◆ **The problem**
Repeat each line of the records below exactly.
---- Exercise input
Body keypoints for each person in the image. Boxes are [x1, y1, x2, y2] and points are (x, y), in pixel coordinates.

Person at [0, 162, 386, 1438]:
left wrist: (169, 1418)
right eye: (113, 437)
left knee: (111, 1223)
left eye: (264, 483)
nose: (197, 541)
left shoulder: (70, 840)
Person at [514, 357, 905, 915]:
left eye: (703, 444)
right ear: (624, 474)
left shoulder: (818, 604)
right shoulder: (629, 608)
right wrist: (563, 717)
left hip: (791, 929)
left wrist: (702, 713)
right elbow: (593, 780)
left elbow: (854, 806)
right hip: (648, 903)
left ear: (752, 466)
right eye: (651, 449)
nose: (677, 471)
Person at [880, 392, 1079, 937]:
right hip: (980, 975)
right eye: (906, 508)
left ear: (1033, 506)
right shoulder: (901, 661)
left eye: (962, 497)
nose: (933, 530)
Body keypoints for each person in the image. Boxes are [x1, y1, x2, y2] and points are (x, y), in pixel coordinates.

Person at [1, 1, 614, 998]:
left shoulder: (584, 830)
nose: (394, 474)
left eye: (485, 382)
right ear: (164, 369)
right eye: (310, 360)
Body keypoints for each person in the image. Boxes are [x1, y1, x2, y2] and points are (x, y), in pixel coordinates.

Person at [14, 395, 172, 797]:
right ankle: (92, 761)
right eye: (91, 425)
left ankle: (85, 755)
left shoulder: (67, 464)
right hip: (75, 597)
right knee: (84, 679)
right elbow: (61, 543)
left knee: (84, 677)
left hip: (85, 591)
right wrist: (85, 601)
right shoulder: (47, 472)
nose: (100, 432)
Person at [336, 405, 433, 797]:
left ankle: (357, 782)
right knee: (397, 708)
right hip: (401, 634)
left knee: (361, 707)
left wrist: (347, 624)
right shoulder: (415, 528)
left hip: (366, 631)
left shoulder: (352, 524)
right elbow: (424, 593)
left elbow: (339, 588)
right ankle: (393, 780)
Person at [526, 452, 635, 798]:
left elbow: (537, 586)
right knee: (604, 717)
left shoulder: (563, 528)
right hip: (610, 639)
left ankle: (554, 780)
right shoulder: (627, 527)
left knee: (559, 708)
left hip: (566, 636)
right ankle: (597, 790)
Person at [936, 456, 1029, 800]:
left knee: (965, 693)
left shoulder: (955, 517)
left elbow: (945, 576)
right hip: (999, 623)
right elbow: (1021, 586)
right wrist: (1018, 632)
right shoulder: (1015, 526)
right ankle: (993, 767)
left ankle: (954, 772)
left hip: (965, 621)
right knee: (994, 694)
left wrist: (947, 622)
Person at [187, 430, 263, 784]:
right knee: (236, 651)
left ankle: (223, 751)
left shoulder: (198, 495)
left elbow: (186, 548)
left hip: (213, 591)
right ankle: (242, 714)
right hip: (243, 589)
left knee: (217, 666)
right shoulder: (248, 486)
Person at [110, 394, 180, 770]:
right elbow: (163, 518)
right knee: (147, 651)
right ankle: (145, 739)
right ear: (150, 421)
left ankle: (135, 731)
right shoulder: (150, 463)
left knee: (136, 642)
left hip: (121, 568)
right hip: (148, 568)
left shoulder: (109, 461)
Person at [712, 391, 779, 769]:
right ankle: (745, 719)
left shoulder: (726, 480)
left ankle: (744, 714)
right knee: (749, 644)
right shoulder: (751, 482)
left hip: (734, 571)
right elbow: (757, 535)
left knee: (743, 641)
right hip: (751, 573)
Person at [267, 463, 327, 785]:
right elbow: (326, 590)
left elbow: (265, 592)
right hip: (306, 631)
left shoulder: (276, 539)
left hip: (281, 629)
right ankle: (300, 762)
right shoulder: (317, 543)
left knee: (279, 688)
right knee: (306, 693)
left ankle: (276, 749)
--------
◆ **Reply**
Body keypoints for each person in the image. Boxes are [x1, y1, x2, y2] and points are (x, y), in pixel coordinates.

Person at [0, 162, 386, 1438]:
left wrist: (169, 1418)
right eye: (113, 437)
left knee: (111, 1223)
left eye: (264, 483)
nose: (197, 541)
left shoulder: (70, 840)
Person at [514, 357, 905, 915]:
left eye: (703, 444)
right ear: (624, 474)
left shoulder: (818, 604)
right shoulder: (629, 608)
right wrist: (563, 717)
left hip: (791, 929)
left wrist: (702, 713)
right elbow: (593, 780)
left elbow: (854, 806)
right hip: (648, 903)
left ear: (752, 466)
right eye: (651, 449)
nose: (677, 471)
Person at [880, 392, 1079, 937]:
right hip: (980, 975)
right eye: (906, 508)
left ear: (1033, 506)
right shoulder: (901, 661)
left eye: (962, 497)
nose: (933, 530)
Body keypoints for each person in the image. Boxes are [x1, y1, x2, y2] and points are (x, y), in pixel coordinates.

Person at [1, 1, 614, 998]:
left shoulder: (584, 830)
nose: (394, 474)
left eye: (485, 382)
right ear: (164, 369)
right eye: (310, 360)
Body keypoints for each person in the image. Boxes are [x1, y1, x2, y2] and points are (x, y), in pixel coordinates.

Person at [14, 395, 172, 797]:
right ankle: (92, 761)
right eye: (91, 425)
left ankle: (85, 755)
left shoulder: (67, 464)
right hip: (75, 597)
right knee: (84, 679)
right elbow: (61, 543)
left knee: (84, 677)
left hip: (85, 591)
right wrist: (85, 601)
right shoulder: (47, 472)
nose: (100, 432)
Person at [336, 405, 433, 797]:
left ankle: (357, 782)
right knee: (397, 708)
right hip: (401, 634)
left knee: (361, 707)
left wrist: (347, 624)
right shoulder: (415, 528)
left hip: (366, 631)
left shoulder: (352, 524)
right elbow: (424, 593)
left elbow: (339, 588)
right ankle: (393, 780)
Person at [526, 452, 635, 798]:
left elbow: (537, 586)
right knee: (604, 717)
left shoulder: (563, 528)
right hip: (610, 639)
left ankle: (554, 780)
right shoulder: (627, 527)
left knee: (559, 708)
left hip: (566, 636)
right ankle: (597, 790)
Person at [936, 456, 1029, 800]:
left knee: (965, 693)
left shoulder: (955, 517)
left elbow: (945, 576)
right hip: (999, 623)
right elbow: (1021, 586)
right wrist: (1018, 632)
right shoulder: (1015, 526)
right ankle: (993, 767)
left ankle: (954, 772)
left hip: (965, 621)
right knee: (994, 694)
left wrist: (947, 622)
Person at [187, 430, 263, 784]:
right knee: (236, 651)
left ankle: (223, 751)
left shoulder: (198, 495)
left elbow: (186, 548)
left hip: (213, 591)
right ankle: (242, 714)
right hip: (243, 589)
left knee: (217, 666)
right shoulder: (248, 486)
Person at [110, 394, 180, 770]:
right elbow: (163, 518)
right knee: (147, 651)
right ankle: (145, 739)
right ear: (150, 421)
left ankle: (135, 731)
right shoulder: (150, 463)
left knee: (136, 642)
left hip: (121, 568)
right hip: (148, 568)
left shoulder: (109, 461)
Person at [712, 391, 779, 769]:
right ankle: (745, 719)
left shoulder: (726, 480)
left ankle: (744, 714)
right knee: (749, 644)
right shoulder: (751, 482)
left hip: (734, 571)
right elbow: (757, 535)
left knee: (743, 641)
right hip: (751, 573)
Person at [267, 463, 327, 785]:
right elbow: (326, 590)
left elbow: (265, 592)
right hip: (306, 631)
left shoulder: (276, 539)
left hip: (281, 629)
right ankle: (300, 762)
right shoulder: (317, 543)
left knee: (279, 688)
right knee: (306, 693)
left ankle: (276, 749)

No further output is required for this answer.